The final meal on Erev Tisha B’Av is called the “Seudah Hamasekes,” the Separating Meal. The Seudah Hamasekes declares that this is the last thing we are eating before the fast begins. Nevertheless, it is permitted to eat after the Seudah Hamasekes until sunset. It is best, however, to declare out loud that you intend to eat after the Seudah Hamasekes, so that the Seudah Hamasekes should not constitute a formal acceptance or an oath that you will eat no more until after the fast.
The reason for the Seudah Hamasekes is to experience sorrow and mourning for the Destruction of the Holy Temple. Therefore, some practices of mourning apply to this meal as well, though not all.
Until we eat the Seudah Hamasekes, we may eat as much as we want, though we still may not eat meat or fowl, nor drink wine or grape juice. Before the Seudah Hamasekes we eat a full, regular meal, with those restrictions. Most people eat a full meal a few hours earlier, and eat the Seudah Hamasekes about half an hour before sunset.
The Seudah Hamasekes is eaten after praying Minchah (the Afternoon Services), but before the beginning of sunset. We must have finished the meal by the time sunset begins, that is, before the fast begins. However, we may say Birchat Amazon (the Blessings After the Meal) after the fast has begun.
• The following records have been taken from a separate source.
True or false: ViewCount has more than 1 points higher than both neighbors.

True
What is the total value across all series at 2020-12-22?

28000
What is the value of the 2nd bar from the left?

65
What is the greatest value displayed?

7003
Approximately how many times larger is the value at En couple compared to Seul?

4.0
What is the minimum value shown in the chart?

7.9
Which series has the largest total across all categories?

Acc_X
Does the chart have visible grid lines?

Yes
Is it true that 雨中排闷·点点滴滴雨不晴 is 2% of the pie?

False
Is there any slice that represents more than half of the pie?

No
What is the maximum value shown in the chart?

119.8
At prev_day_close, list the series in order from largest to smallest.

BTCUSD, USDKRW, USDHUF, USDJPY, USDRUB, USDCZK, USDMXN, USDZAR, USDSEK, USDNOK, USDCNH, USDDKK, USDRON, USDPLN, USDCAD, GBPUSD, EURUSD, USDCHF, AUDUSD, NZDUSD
We eat the Seudah Hamasekes while seated on the ground or on a low chair or cushion. We do not remove our leather shoes yet — that is done at sunset.
The Seudah Hamasekes consist only of bread, cold hard-boiled eggs, and water. Nothing else may be eaten or drunk. We may not drink beer or coffee.
A portion of the bread should be dipped in ashes and eaten. Before the Seudah Hamasekes I burn a napkin or paper plate, and drop the ashes into a bowl. Instead of dipping the bread into salt, as we are usually required to do at the beginning of a meal, we dip a piece of bread into the ashes.
Although we may not eat after the Seudah Hamasekes, we may sit on regular chairs or benches after the Seudah Hamasekes, until sunset, when Tisha B’Av and all its restrictions begins.